Der Lauf der Verjährung kann auf verschiedene Arten relativ einfach unterbrochen werden. Jedoch können Policen auch sogenannte Verwirkungsfristen vorsehen. Diese können nicht unterbrochen werden. Läuft eine Verwirkungsfrist ab, gehen die Ansprüche aus der Police unwiderruflich unter.

2. Nach Abschluss eines Falles

Kommt der zugrundeliegende Haftpflichtfall zu einem Ende und wird die eingeklagte Person zur Leistung einer Schadenersatzzahlung verurteilt, wird der Versicherer auch diese Forderung übernehmen – sofern dies Teil der in der Police vereinbarten Deckung ist. Zu beachten ist allerdings, dass der Versicherer von seiner Leistungspflicht befreit wird, falls sich herausstellt, dass das Mitglied der Unternehmensleitung den Schaden vorsätzlich verursacht hat. Diesfalls kann der Versicherer die bereits während des Verfahrens laufend geleisteten Abwehrkosten zurückverlangen.

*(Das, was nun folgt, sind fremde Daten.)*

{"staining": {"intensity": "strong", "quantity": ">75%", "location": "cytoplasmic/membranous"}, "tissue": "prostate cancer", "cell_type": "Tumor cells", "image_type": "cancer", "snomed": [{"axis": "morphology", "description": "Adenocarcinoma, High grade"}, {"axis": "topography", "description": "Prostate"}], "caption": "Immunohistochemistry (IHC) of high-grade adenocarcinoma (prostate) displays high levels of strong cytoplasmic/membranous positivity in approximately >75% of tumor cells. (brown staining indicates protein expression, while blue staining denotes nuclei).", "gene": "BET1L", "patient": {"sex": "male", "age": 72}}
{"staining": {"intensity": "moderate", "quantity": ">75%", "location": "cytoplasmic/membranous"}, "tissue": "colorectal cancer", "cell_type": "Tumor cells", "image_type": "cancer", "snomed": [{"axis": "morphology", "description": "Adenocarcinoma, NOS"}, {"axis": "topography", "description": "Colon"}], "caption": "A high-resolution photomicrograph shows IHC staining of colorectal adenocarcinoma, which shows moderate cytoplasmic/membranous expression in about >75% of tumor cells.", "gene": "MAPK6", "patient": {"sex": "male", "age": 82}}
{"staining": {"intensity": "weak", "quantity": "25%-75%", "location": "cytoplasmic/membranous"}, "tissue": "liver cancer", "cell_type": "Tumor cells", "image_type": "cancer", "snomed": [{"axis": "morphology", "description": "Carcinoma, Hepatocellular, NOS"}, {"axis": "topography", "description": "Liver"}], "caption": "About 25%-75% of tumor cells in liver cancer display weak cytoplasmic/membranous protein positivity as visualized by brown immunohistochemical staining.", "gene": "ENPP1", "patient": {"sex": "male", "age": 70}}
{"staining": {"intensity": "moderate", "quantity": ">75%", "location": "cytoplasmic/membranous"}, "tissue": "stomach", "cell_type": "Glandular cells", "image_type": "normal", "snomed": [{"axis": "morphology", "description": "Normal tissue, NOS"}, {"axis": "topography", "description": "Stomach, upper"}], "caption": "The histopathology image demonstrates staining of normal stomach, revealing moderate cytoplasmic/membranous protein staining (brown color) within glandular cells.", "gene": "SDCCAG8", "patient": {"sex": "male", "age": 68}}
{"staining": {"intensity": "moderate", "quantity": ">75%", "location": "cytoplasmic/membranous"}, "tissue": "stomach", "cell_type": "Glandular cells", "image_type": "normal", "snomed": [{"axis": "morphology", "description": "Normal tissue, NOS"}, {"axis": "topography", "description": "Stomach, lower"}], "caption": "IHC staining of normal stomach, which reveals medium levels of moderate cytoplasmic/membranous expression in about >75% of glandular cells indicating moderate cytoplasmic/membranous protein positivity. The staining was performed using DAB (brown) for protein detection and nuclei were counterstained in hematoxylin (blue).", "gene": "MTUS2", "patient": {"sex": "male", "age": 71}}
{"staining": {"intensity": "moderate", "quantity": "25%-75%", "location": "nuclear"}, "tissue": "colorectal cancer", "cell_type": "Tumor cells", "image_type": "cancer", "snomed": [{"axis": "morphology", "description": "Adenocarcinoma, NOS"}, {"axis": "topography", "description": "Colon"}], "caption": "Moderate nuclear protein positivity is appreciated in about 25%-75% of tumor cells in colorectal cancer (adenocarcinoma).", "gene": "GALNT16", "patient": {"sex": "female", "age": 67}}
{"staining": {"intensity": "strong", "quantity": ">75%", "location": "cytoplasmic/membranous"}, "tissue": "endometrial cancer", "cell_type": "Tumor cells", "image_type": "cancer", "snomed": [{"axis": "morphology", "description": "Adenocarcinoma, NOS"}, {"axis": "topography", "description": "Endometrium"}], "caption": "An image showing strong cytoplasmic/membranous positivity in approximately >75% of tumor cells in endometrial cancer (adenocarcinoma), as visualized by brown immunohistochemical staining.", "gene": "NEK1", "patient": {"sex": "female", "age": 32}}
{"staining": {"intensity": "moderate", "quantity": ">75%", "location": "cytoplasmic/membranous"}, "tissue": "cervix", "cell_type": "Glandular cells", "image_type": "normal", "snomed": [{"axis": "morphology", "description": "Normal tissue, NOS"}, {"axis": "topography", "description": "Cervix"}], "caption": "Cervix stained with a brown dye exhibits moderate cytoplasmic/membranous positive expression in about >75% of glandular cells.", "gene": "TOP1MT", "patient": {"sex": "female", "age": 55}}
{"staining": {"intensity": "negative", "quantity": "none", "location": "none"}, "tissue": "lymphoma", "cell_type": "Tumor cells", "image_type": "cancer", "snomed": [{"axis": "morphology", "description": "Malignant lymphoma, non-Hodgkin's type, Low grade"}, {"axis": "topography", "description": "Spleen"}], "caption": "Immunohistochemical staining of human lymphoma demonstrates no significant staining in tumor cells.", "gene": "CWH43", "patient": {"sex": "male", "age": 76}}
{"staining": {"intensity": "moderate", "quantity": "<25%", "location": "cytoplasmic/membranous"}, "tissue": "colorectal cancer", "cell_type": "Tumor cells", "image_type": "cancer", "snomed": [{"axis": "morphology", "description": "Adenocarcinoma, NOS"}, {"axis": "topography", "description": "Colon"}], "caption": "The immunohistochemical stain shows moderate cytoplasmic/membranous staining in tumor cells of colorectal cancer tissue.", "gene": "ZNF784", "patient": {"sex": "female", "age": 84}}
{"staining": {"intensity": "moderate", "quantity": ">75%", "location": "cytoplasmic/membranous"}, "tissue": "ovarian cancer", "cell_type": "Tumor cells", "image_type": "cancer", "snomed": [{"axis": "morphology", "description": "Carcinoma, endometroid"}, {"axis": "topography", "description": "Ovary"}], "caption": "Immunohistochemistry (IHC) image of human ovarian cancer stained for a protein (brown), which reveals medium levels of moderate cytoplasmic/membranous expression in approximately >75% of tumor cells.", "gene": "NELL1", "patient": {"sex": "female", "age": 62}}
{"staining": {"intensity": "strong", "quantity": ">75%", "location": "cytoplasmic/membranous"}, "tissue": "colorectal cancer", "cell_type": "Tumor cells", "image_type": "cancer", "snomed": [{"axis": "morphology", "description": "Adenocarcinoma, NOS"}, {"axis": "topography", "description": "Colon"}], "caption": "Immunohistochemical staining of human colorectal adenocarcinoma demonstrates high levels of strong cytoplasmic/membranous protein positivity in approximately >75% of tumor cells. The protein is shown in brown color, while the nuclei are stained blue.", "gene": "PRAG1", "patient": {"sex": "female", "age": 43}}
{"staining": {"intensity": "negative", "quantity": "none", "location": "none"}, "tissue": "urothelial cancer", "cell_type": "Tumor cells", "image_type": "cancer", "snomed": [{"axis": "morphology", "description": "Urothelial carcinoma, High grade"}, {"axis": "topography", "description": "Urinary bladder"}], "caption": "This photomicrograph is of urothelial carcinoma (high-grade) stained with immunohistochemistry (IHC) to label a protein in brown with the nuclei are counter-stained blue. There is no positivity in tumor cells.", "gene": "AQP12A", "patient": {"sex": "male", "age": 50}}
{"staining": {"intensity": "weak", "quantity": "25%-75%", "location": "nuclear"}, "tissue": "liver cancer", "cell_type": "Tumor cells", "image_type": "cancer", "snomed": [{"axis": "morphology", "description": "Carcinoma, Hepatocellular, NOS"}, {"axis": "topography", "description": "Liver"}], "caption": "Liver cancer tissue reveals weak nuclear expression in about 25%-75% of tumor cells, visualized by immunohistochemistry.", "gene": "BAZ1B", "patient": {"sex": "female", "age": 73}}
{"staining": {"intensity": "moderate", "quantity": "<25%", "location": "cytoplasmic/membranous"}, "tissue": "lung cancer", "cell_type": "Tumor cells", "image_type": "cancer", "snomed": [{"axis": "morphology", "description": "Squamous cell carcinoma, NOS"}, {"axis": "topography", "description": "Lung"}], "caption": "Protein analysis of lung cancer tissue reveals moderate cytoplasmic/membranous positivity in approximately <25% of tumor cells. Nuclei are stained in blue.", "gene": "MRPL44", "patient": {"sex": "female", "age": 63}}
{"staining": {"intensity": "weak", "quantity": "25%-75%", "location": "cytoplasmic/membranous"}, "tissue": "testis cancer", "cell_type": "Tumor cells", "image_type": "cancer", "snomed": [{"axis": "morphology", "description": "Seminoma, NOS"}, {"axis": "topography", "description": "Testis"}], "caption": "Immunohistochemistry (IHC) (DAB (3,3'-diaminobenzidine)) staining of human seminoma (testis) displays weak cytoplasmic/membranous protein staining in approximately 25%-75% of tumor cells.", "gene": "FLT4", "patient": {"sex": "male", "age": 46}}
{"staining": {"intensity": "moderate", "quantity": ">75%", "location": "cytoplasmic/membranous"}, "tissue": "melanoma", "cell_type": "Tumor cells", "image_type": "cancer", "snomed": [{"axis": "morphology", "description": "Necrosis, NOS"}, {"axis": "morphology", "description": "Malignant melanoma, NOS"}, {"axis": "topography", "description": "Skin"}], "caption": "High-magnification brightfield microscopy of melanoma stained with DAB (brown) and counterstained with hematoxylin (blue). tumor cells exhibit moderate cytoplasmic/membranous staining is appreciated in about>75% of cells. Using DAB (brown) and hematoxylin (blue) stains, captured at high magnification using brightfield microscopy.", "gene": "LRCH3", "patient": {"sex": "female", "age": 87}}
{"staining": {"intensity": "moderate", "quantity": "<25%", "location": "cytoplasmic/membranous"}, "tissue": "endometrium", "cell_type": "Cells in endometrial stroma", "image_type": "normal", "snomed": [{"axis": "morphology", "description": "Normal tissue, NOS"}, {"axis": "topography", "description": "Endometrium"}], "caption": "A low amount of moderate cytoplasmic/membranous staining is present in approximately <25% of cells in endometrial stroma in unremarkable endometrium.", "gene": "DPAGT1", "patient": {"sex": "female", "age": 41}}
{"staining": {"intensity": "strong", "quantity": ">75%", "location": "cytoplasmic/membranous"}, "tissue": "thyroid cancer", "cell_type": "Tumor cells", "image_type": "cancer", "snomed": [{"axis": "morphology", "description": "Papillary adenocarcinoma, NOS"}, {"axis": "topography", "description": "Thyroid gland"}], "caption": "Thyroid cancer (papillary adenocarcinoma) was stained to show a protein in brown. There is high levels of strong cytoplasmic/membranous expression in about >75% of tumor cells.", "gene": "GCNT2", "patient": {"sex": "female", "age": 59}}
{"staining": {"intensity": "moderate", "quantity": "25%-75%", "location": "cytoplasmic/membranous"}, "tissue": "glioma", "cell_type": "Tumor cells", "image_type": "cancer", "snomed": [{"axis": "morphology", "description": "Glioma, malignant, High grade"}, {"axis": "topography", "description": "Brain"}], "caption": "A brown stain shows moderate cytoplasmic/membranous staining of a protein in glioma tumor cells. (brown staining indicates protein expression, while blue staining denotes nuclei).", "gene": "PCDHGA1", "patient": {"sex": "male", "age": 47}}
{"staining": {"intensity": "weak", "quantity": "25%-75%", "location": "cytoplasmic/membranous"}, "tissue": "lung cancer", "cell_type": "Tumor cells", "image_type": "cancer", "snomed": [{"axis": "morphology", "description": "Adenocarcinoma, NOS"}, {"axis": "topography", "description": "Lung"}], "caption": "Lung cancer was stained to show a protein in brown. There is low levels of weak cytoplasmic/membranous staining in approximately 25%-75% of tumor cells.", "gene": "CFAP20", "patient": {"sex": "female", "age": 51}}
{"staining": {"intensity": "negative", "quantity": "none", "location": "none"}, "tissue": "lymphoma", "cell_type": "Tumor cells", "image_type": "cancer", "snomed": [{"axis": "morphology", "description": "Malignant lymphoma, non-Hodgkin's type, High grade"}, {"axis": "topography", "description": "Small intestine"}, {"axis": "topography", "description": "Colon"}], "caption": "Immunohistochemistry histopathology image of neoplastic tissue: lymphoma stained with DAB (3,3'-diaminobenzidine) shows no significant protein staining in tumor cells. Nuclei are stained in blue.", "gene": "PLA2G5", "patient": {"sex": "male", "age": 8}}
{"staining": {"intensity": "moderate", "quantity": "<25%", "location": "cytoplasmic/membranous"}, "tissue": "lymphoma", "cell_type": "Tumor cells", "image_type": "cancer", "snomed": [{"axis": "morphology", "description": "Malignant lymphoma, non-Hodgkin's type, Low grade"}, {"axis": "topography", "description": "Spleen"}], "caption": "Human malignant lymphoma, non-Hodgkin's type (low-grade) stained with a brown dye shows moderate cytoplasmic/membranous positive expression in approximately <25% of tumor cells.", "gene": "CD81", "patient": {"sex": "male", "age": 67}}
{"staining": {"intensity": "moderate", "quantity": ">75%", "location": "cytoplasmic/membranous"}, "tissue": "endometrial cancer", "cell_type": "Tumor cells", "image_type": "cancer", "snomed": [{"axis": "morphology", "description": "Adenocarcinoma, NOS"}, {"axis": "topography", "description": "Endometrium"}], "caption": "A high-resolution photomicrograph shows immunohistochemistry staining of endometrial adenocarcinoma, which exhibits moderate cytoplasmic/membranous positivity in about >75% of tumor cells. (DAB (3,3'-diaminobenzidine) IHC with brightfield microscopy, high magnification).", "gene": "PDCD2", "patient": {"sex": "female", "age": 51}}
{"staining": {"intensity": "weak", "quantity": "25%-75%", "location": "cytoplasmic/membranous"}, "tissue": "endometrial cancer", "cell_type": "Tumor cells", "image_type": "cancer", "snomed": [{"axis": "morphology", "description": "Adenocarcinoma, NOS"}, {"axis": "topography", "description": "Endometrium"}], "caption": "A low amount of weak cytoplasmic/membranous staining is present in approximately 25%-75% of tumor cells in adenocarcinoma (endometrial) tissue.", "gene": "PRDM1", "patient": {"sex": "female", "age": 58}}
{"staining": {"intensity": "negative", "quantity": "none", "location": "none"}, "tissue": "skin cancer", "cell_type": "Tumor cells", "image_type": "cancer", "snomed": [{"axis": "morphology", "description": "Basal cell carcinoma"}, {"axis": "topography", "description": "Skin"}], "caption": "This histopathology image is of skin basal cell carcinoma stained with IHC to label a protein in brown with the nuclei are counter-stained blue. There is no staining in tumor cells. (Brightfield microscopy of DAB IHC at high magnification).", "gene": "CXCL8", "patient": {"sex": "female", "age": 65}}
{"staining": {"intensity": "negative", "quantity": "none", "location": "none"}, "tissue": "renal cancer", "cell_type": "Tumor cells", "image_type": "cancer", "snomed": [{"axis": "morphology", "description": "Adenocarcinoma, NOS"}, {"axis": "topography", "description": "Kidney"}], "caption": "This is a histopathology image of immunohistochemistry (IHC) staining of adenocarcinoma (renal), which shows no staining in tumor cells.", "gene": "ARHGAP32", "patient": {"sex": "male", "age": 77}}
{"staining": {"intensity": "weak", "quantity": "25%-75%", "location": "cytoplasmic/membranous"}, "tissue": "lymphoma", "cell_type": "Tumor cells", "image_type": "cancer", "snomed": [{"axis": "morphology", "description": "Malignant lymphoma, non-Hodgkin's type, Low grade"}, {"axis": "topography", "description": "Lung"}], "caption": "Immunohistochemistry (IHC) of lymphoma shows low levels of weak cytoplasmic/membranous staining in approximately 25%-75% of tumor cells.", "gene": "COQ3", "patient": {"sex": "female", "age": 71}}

Nach Abschluss eines Falles sind ebenso die «Lessons Learned» zu analysieren: War die Versicherungssumme ausreichend oder muss sie künftig erhöht werden? War der Selbstbehalt (sofern anwendbar) zu hoch? Wie zufrieden war man mit der Schadenbearbeitung des Versicherers? Müssen die allgemeinen Bedingungen angepasst werden? Oder anders formuliert: Nach dem Schadenfall ist vor dem Schadenfall. 

3. Besser abgesichert

Wollen sich Mitglieder des Managements bestmöglich gegen die finanziellen Folgen von Verfahren, Rechtsstreitigkeiten und Haftungsansprüchen schützen, können D&O-Versicherungen einen sehr guten Schutz bieten. Damit eine Police aber nicht nur Prämien, und damit Kosten für das Unternehmen, verursacht, lohnt sich eine intensive Auseinandersetzung mit dem Thema.